_WORK REQUEST_:
Copy all the records exactly, but keep the pictures out of your version.

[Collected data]
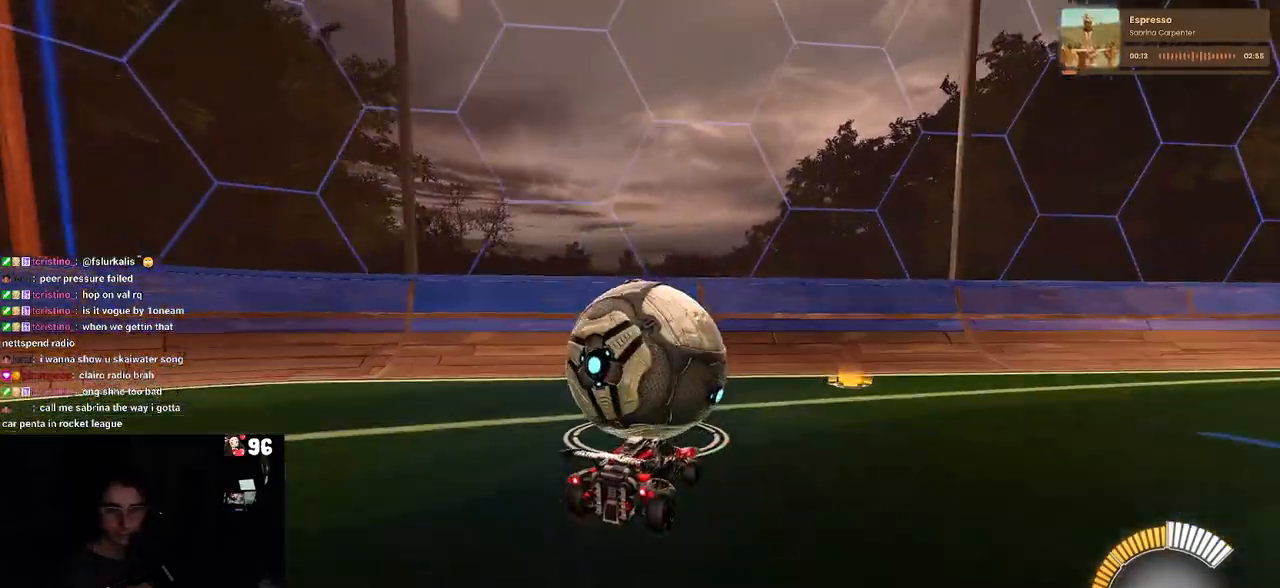
{"buttons": ["R1", "R2"], "left_stick": "center", "right_stick": "center", "events": [[217, "L2", "up"], [433, "R1", "down"]]}
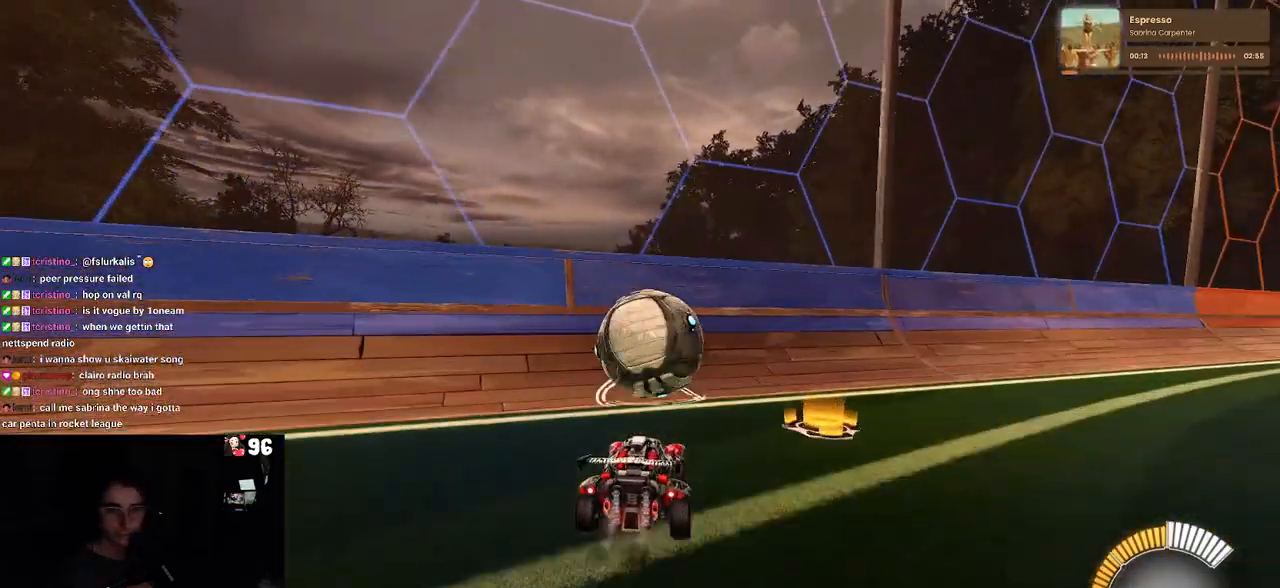
{"buttons": ["R1", "R2"], "left_stick": "center", "right_stick": "center", "events": []}
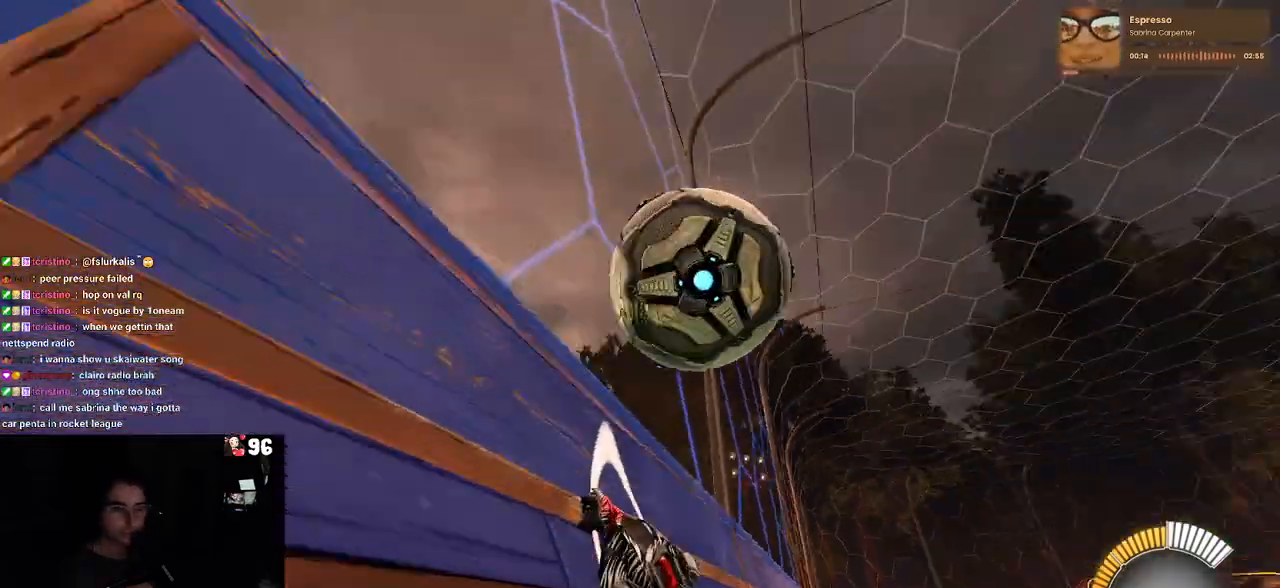
{"buttons": ["CROSS", "L1", "R2"], "left_stick": "right", "right_stick": "center", "events": [[100, "R1", "up"], [233, "left_stick", "right"], [367, "CROSS", "down"], [417, "L1", "down"]]}
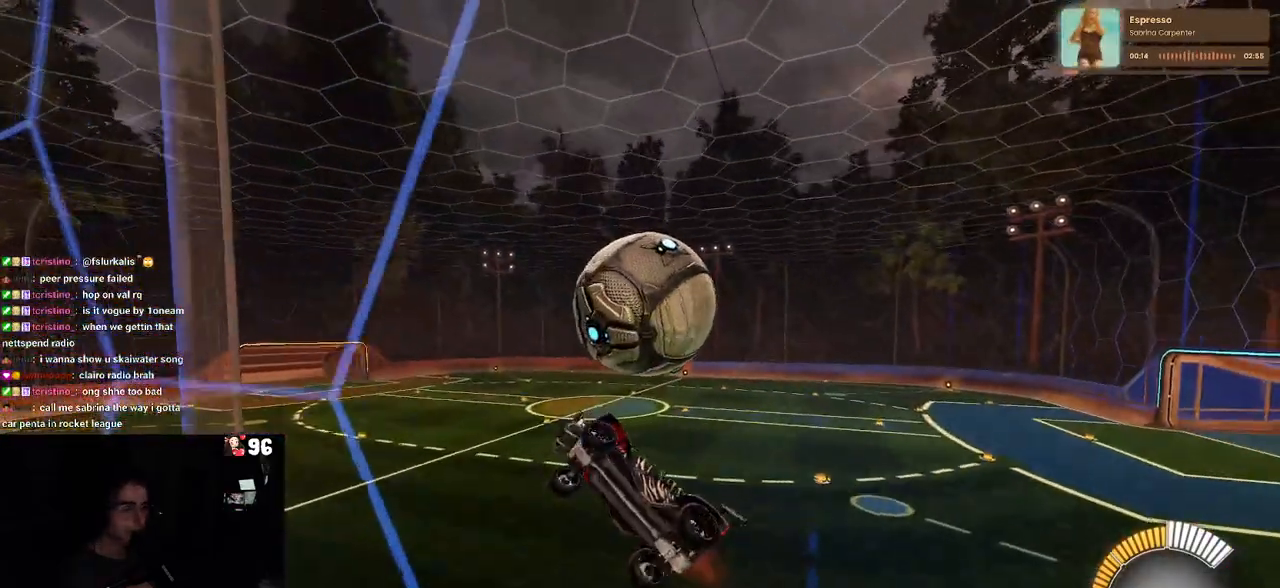
{"buttons": ["L1", "R1", "R2"], "left_stick": "up-right", "right_stick": "center", "events": [[33, "CROSS", "up"], [200, "left_stick", "up-right"], [300, "left_stick", "right"], [400, "R1", "down"], [467, "left_stick", "up-right"]]}
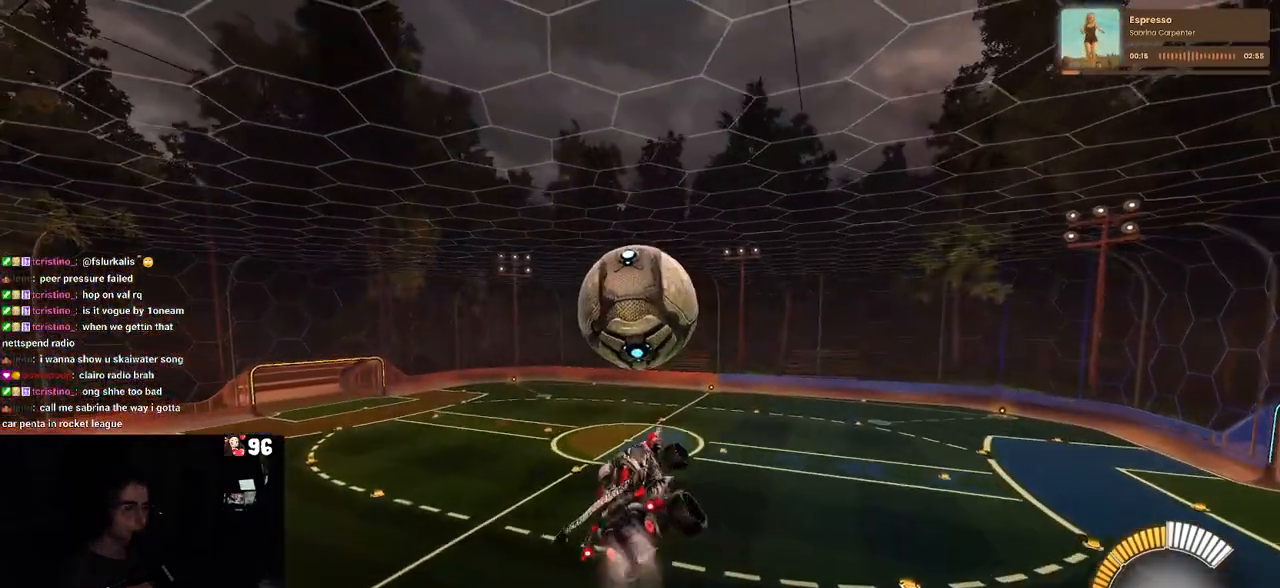
{"buttons": ["R1", "R2"], "left_stick": "center", "right_stick": "center", "events": [[17, "left_stick", "center"], [117, "left_stick", "down"], [317, "L1", "up"], [467, "left_stick", "center"]]}
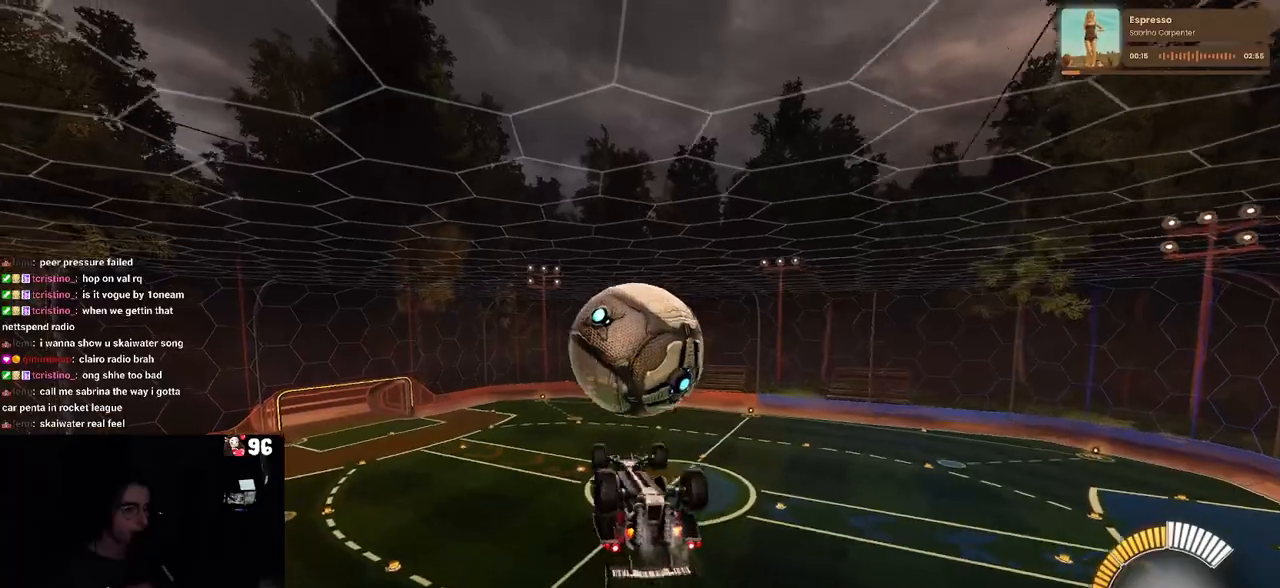
{"buttons": ["L1", "R2"], "left_stick": "left", "right_stick": "center", "events": [[50, "left_stick", "down"], [200, "left_stick", "center"], [283, "R1", "up"], [283, "left_stick", "left"], [317, "L1", "down"]]}
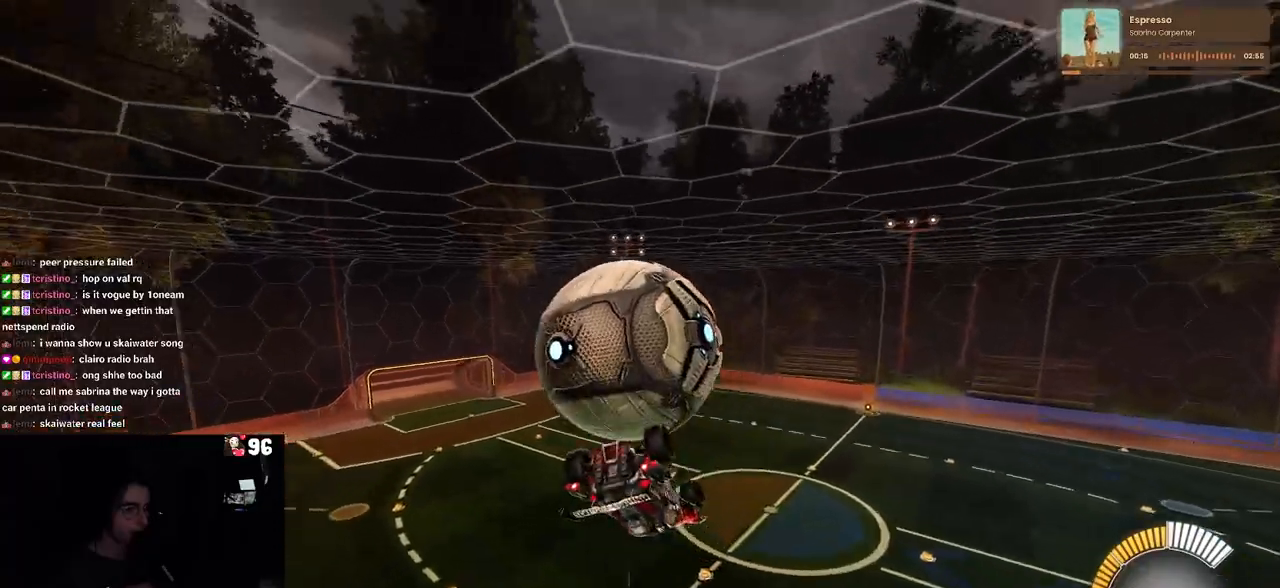
{"buttons": ["R1", "R2"], "left_stick": "center", "right_stick": "center", "events": [[400, "R1", "down"], [417, "L1", "up"], [417, "left_stick", "center"]]}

_ANSWER AREA_:
{"buttons": ["R1", "R2"], "left_stick": "center", "right_stick": "center", "events": [[217, "L2", "up"], [433, "R1", "down"]]}
{"buttons": ["R1", "R2"], "left_stick": "center", "right_stick": "center", "events": []}
{"buttons": ["CROSS", "L1", "R2"], "left_stick": "right", "right_stick": "center", "events": [[100, "R1", "up"], [233, "left_stick", "right"], [367, "CROSS", "down"], [417, "L1", "down"]]}
{"buttons": ["L1", "R1", "R2"], "left_stick": "up-right", "right_stick": "center", "events": [[33, "CROSS", "up"], [200, "left_stick", "up-right"], [300, "left_stick", "right"], [400, "R1", "down"], [467, "left_stick", "up-right"]]}
{"buttons": ["R1", "R2"], "left_stick": "center", "right_stick": "center", "events": [[17, "left_stick", "center"], [117, "left_stick", "down"], [317, "L1", "up"], [467, "left_stick", "center"]]}
{"buttons": ["L1", "R2"], "left_stick": "left", "right_stick": "center", "events": [[50, "left_stick", "down"], [200, "left_stick", "center"], [283, "R1", "up"], [283, "left_stick", "left"], [317, "L1", "down"]]}
{"buttons": ["R1", "R2"], "left_stick": "center", "right_stick": "center", "events": [[400, "R1", "down"], [417, "L1", "up"], [417, "left_stick", "center"]]}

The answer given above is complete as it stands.